Although the causation analysis varies from state to state, a 2014 case involving a gastroenterologist in Pennsylvania provides a good illustration of how courts have handled complex causation analysis in malpractice cases. The plaintiff in this case suffered from chronic constipation for which her gastroenterologist prescribed Visicol. Visicol is approved for cleansing the colon for a colonoscopy; use of Visicol for long-term treatment of chronic constipation was an off-label use. The plaintiff was on Visicol for five years before her nephrologist took her off the medication after diagnosing her with permanent, progressive kidney disease. At trial, the plaintiff presented evidence that her kidney failure was caused by long-term ingestion of Visicol as prescribed by her gastroenterologist. The defendant gastroenterologist responded by raising the patient's history of bulimia, hypertension, and nonsteroidal antiinflammatory drug (NSAID) use as alternative explanations for the kidney disease.

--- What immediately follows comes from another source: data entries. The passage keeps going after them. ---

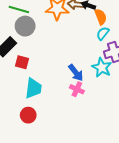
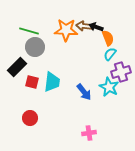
cyan trapezoid: (33, 88) -> (52, 82), moved
pink cross: (77, 89) -> (89, 133), moved, turned -32
red circle: (28, 115) -> (30, 118), moved

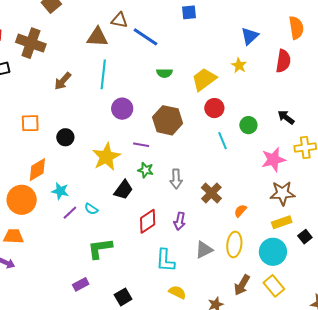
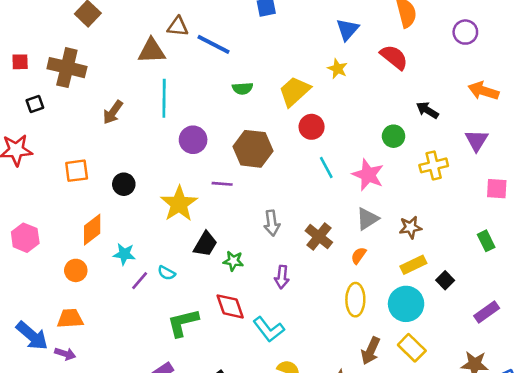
red semicircle: (283, 61) -> (394, 57), turned -55
black arrow: (286, 117) -> (427, 110), moved
green circle: (248, 125) -> (394, 136), moved
pink star: (273, 160) -> (368, 175), moved, turned -30
green star: (146, 170) -> (233, 261), moved
brown star: (282, 193) -> (410, 227), size x0.7
orange circle: (22, 200) -> (76, 270), size x0.6
red diamond: (148, 221) -> (230, 306), moved, turned -70
gray triangle: (204, 250) -> (367, 219), moved
cyan L-shape: (165, 260) -> (269, 329), turned -35

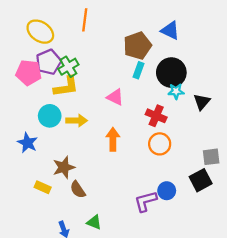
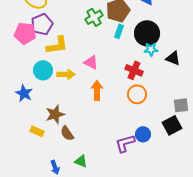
green cross: (68, 67) -> (94, 17), moved
pink triangle: (115, 97) -> (91, 62), moved
black triangle: (202, 102) -> (173, 58), turned -49

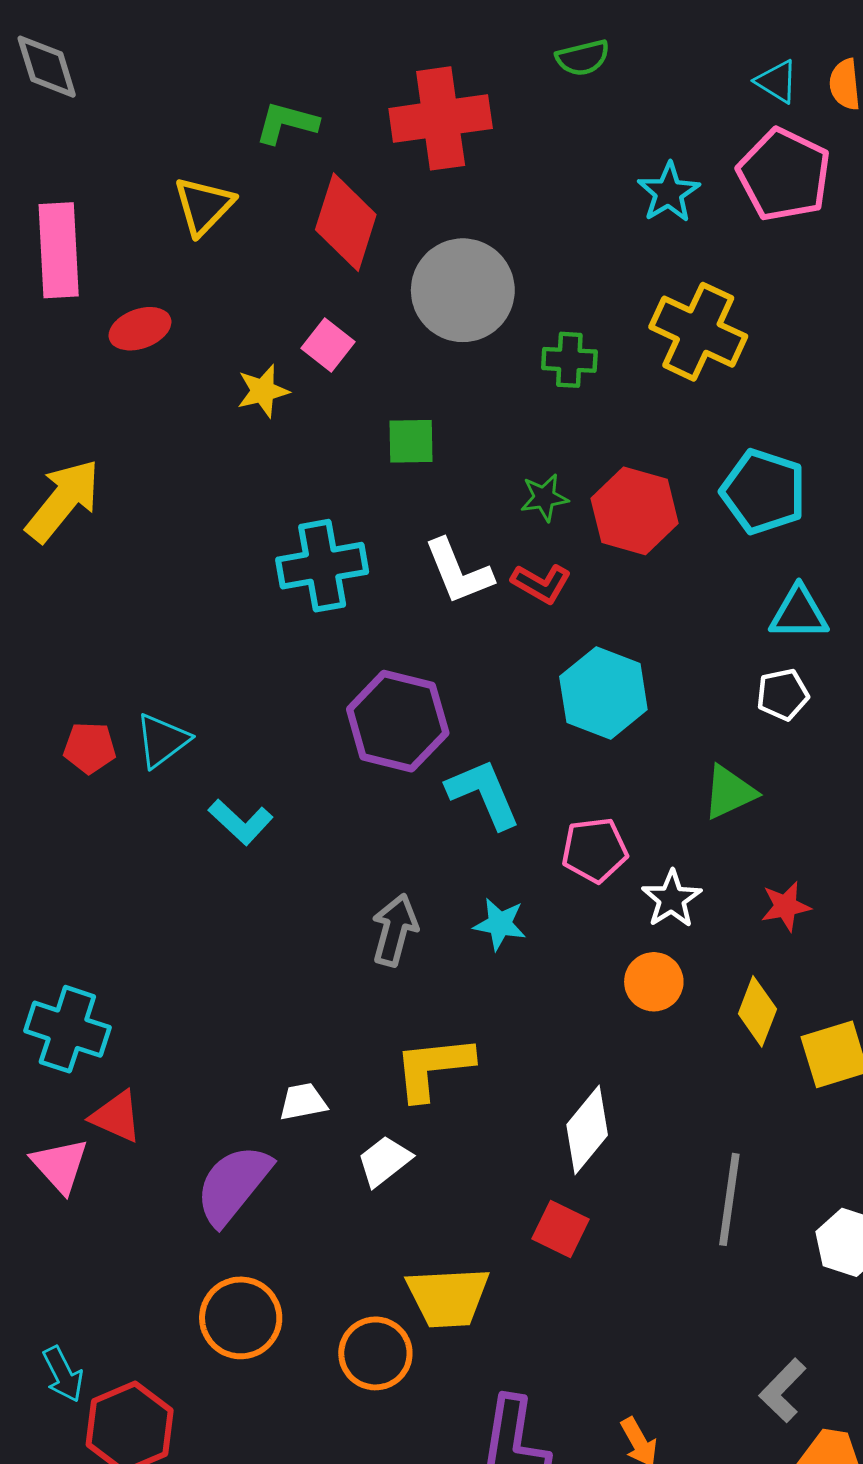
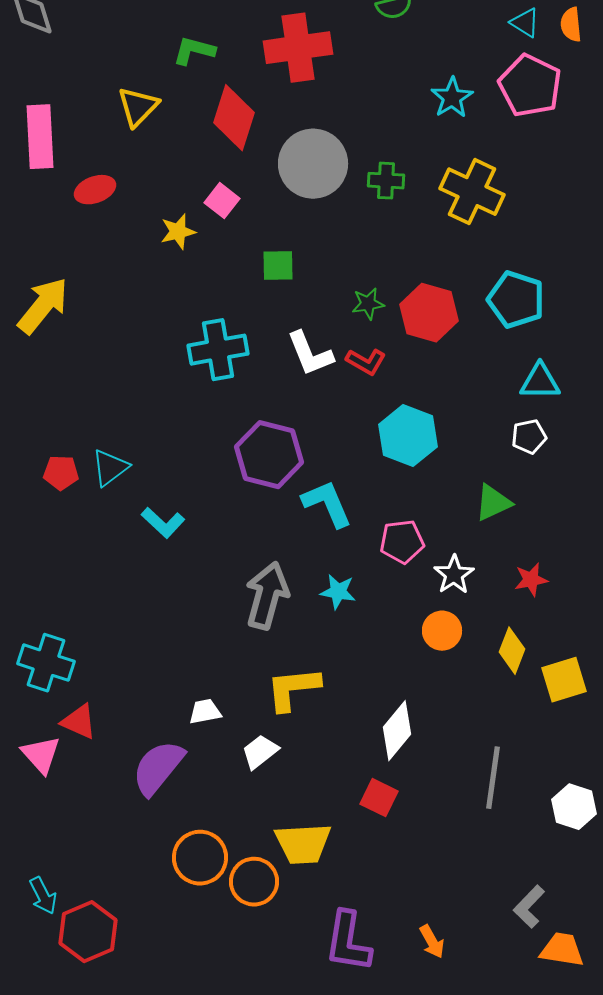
green cross: (569, 360) -> (386, 181), moved
gray arrow: (395, 930) -> (267, 596), size x1.4
orange circle: (241, 1318) -> (200, 858), moved

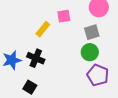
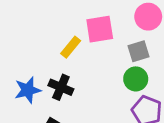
pink square: (64, 16) -> (100, 29), size x1.5

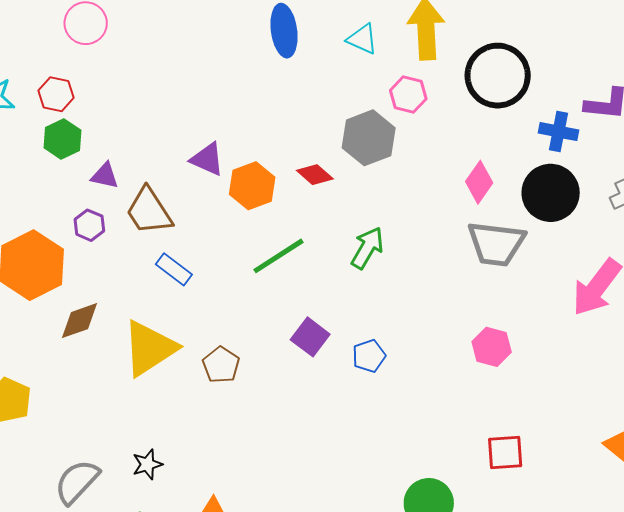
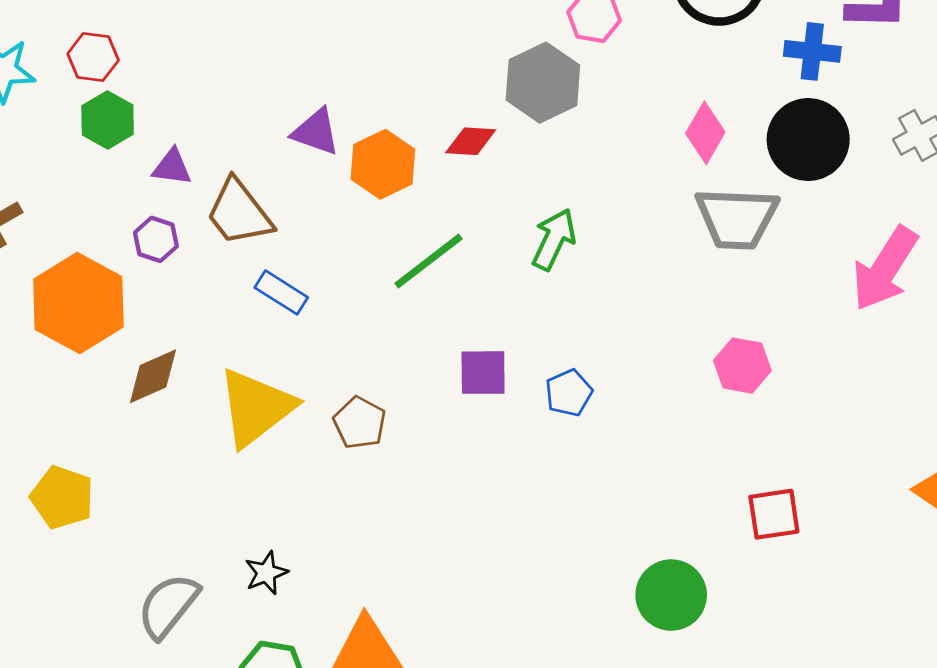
red diamond: (315, 175) -> (471, 141), turned -33
purple square: (310, 337) -> (483, 373), turned -33

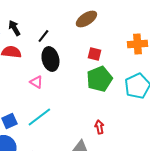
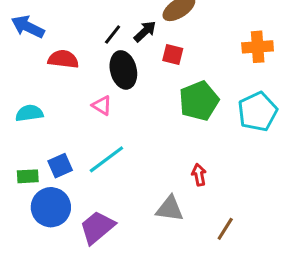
black arrow: (14, 28) -> (145, 31), moved, turned 77
red square: (94, 54) -> (173, 55), moved

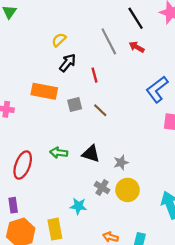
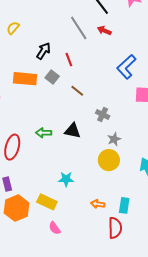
yellow semicircle: (59, 40) -> (13, 28), moved
gray square: (75, 105) -> (52, 77), moved, turned -32
gray star: (121, 163) -> (114, 139), moved
gray cross: (102, 188) -> (103, 115), moved
yellow rectangle: (55, 229) -> (47, 202), turned -48

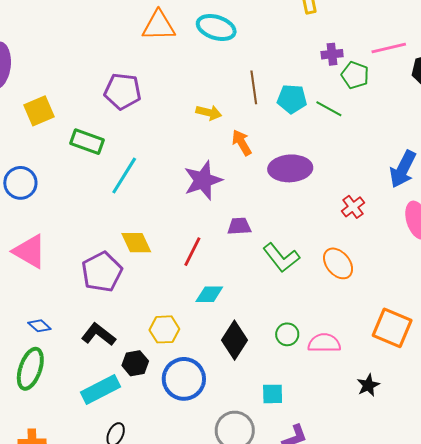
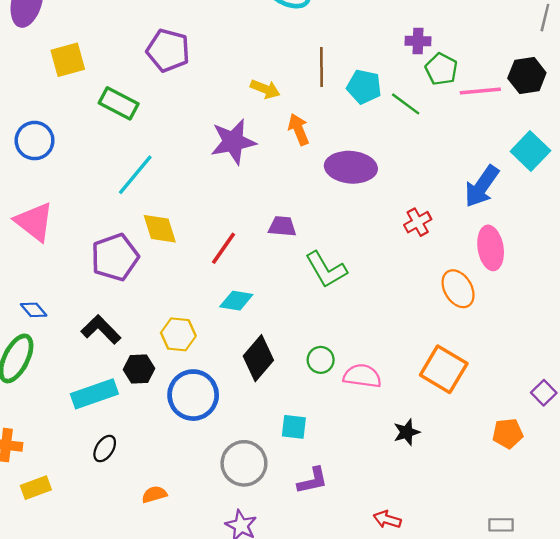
pink line: (389, 48) -> (480, 91), moved
cyan line: (124, 175) -> (135, 175), moved
purple star: (203, 180) -> (233, 142), moved
orange ellipse: (338, 263) -> (458, 289), moved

Following the trial, a jury determined that the gastroenterologist was negligent, but denied recovery to the plaintiff, finding that she had failed to prove causation. As interpreted by the lower court, causation required a showing that but for the Visicol prescription, the plaintiff would not have experienced the injury of progressive kidney disease. Given the plaintiff's preexisting conditions, this could not be established. The case did not end there, however. The patient appealed the case, and the appellate court remanded the case for a new trial with an instruction to apply an alternative theory of causation, the increased risk theory. Under the increased risk theory, a plaintiff may prove causation based on a showing that the defendant's conduct increased the risk that the harm sustained by the plaintiff would occur. Thus, even though Visicol may not have caused the plaintiff's kidney disease, the plaintiff could recover by demonstrating that chronic use of Visicol caused an increased risk of developing kidney disease.